7. Limitations, Open Challenges, and Defensive Countermeasures

• Defensive gaps: Black-box visual attacks for BAP remain an open problem, as current gradient-based perturbation methods require model internals (Ying et al., 2024).
• Prompt-based defenses: BAP-style defenses may be circumvented by new attack vectors targeting the joint prompt space or adaptive fusion mechanisms.
• Potential countermeasures:
  • Adversarially training LVLMs with both image and text perturbations
  • Detecting anomalous input patterns (high-frequency cues in images, early compliance tokens)
  • Input sanitization via paraphrasing and randomized cross-modal fusion structures (Ying et al., 2024)

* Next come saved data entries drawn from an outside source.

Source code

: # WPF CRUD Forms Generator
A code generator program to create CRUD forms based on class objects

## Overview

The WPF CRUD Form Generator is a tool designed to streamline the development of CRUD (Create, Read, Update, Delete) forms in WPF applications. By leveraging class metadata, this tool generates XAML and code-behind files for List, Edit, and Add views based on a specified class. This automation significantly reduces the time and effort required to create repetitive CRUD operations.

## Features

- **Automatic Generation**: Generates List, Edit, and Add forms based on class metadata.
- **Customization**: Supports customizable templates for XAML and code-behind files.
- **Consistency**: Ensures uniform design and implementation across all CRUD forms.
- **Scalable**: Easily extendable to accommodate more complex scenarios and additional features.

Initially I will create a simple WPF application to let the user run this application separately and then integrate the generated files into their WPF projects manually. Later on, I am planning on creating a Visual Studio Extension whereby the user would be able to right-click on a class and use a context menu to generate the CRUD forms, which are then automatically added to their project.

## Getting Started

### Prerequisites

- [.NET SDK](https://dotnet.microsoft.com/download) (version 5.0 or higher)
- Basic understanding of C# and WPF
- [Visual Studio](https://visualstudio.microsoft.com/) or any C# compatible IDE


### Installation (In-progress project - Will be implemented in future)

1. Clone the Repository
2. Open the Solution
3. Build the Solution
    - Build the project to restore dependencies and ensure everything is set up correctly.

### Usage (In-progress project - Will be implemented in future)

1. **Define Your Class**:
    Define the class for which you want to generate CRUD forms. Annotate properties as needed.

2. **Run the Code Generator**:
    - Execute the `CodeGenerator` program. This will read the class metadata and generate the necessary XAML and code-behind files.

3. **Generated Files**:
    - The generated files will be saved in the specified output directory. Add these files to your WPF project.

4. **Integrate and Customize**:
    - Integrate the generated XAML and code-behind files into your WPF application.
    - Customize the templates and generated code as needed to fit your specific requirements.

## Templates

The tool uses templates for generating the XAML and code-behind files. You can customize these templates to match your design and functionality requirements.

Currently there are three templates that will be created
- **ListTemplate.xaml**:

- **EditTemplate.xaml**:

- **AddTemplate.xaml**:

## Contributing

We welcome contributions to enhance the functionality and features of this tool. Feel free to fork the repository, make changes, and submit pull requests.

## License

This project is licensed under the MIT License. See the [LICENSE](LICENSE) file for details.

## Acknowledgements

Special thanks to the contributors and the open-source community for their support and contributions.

• Generalization: The conceptual framework and empirical successes of BAP generalize well across foundation models and downstream tasks, with substantial improvements in clean/robust tradeoffs and cross-modality resilience validated on diverse benchmarks (Luo et al., 2024, Tsai et al., 2024, Xu et al., 6 Feb 2025).

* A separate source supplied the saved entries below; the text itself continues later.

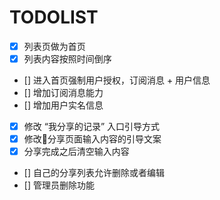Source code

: # TODOLIST

- [x] 列表页做为首页
- [x] 列表内容按照时间倒序
- [] 进入首页强制用户授权，订阅消息 + 用户信息
- [] 增加订阅消息能力
- [] 增加用户实名信息
- [x] 修改 “我分享的记录” 入口引导方式
- [x] 修改分享页面输入内容的引导文案
- [x] 分享完成之后清空输入内容
- [] 自己的分享列表允许删除或者编辑
- [] 管理员删除功能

In conclusion, Bi-Modal Adversarial Prompting synthesizes advances in adversarial machine learning, prompt engineering, and cross-modal representation learning by exploiting the interplay of visual and textual signals within large pre-trained and foundation models. Its dual-use character—offensive in the hands of red-teamers, defensive for robust alignment—necessitates ongoing research into both principled training algorithms and adaptive, multi-modal threat models.